Arunkumar Bhatt

China shall never forget him for his services, says the President recalling the inspiring tale of Dr. Dwarkanath Kotnis

MUMBAI: "Dr. Dwarkanath Kotnis is still being remembered and loved in China and we shall never forget him for his services," Chinese President Hu Jintao told nine members of his family here on Thursday. He had a 20-minute meeting with them at a hotel just before addressing a group of business leaders.

Whenever Chinese leaders visit India, they make it a point to meet his relatives.

Appreciation

"President Hu is a very simple and affable man and looks so young," said Dr. Vatsala Kotnis, a sister of the surgeon. Mr. Hu met each member of the family individually and enquired about her or his well being. He told them Dr. Kotnis is a link between India and China. He added that relations between the countries were improving.

The Kotnis family presented Mr. Hu with a cotton bed-sheet, made in Solapur in Maharashtra, the native place of Dr. Kotnis. They also gave him a video disk of the 1946 Hindi film by V. Shantaram, Dr. Kotnis ki Amar Kahani, and his biography, Bridge Forever, written by Mangesh Kotnis, Dr. Kotnis' brother. Mr. Hu presented the family with an album of rare photographs of Dr. Kotnis.

Family's sentiment

AP reports:

Speaking before meeting Mr.
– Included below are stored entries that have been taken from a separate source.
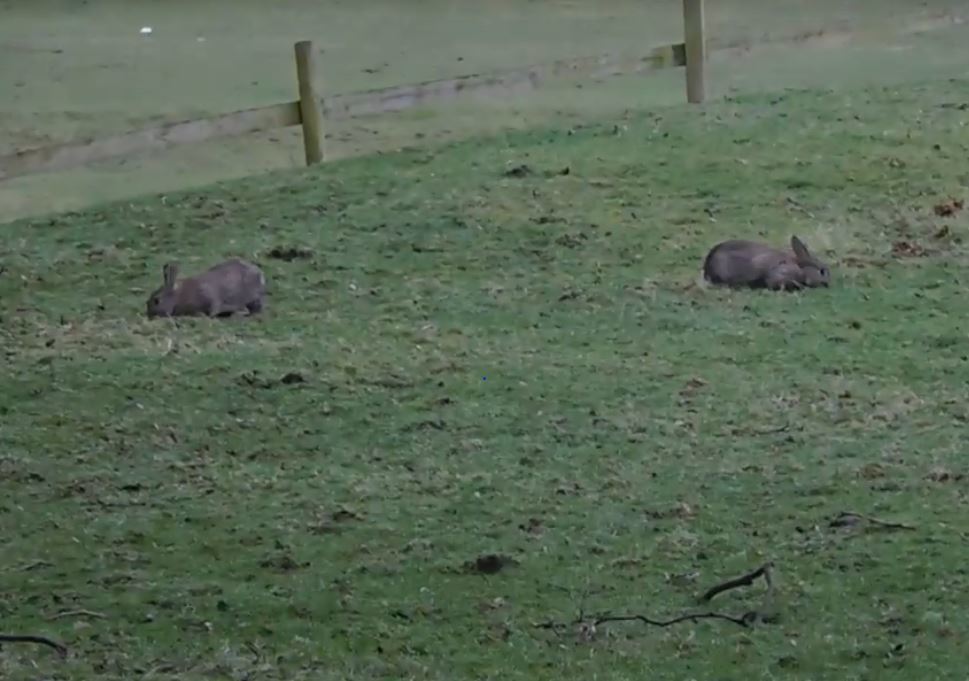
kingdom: Animalia
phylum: Chordata
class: Mammalia
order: Lagomorpha
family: Leporidae
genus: Oryctolagus
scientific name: Oryctolagus cuniculus
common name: European rabbit
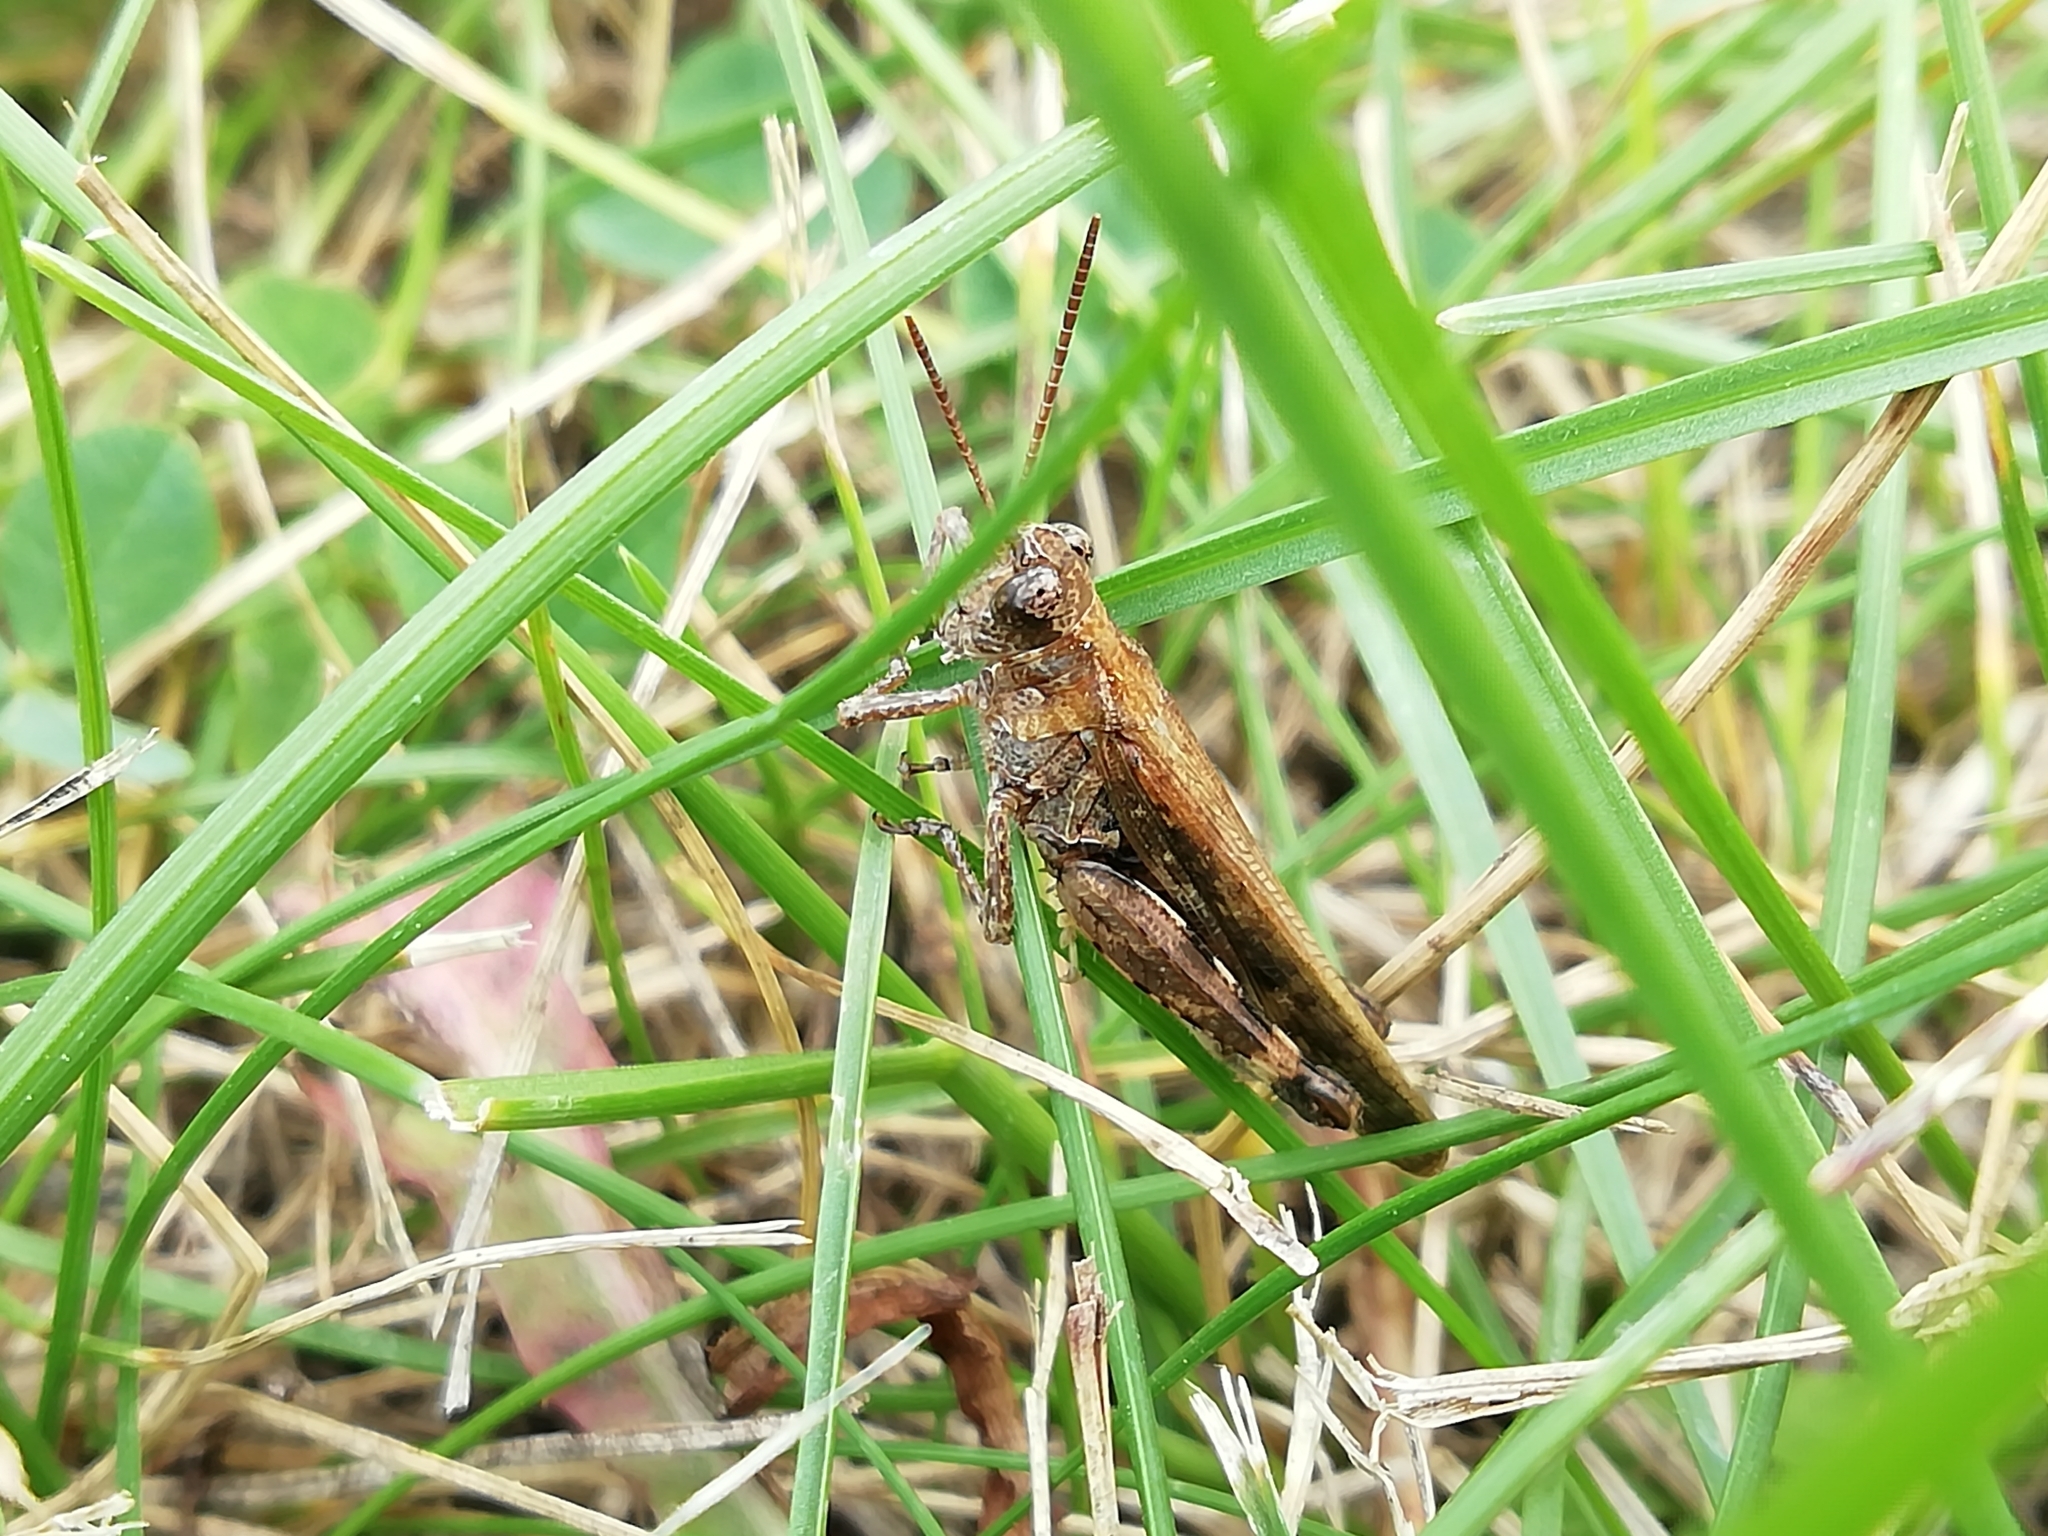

Hu, Manorama Kotnis, who is 85, said she hoped that reviving the story of her brother would provide inspiration to improve ties between India and China. "Young people will be inspired by his story. They could also learn how good relations between India and China were then," she said, sitting at home surrounded by fraying albums of black and white photographs of her brother treating Chinese soldiers. The family home in downtown Mumbai is filled with pictures and wax statues of Dr. Kotnis.

A mission

Dr. Kotnis, along with four other Indian doctors, went to China in 1938 in response to a plea from China for help in its fight against occupying Japanese forces. There he became an icon. He distinguished himself on the front lines in northern China, where he treated hundreds of patients in mobile clinics in the midst of battles and trained young people to assist him in surgical procedures. He died in 1942 at the age of 32 after an epileptic seizure.

Dr. Kotnis had married a Chinese woman Guo Qinglan a year earlier, and they had a son who died at age 24. Ms. Guo has visited India and stayed in the Kotnis home in Mumbai.

China has repeatedly honoured Dr. Kotnis, for whom there is a large memorial and a small museum at China's Martyrs' Memorial Park. A stamp was issued in his honour and his work is taught in school textbooks.

Love and admiration

Most official Chinese visitors to India visit the family to pay their respects. "They want to keep his memory alive," said Ms Manorama Kotnis, who has visited China several times at the invitation of the state.

"There is so much love, admiration and respect for him there," she added.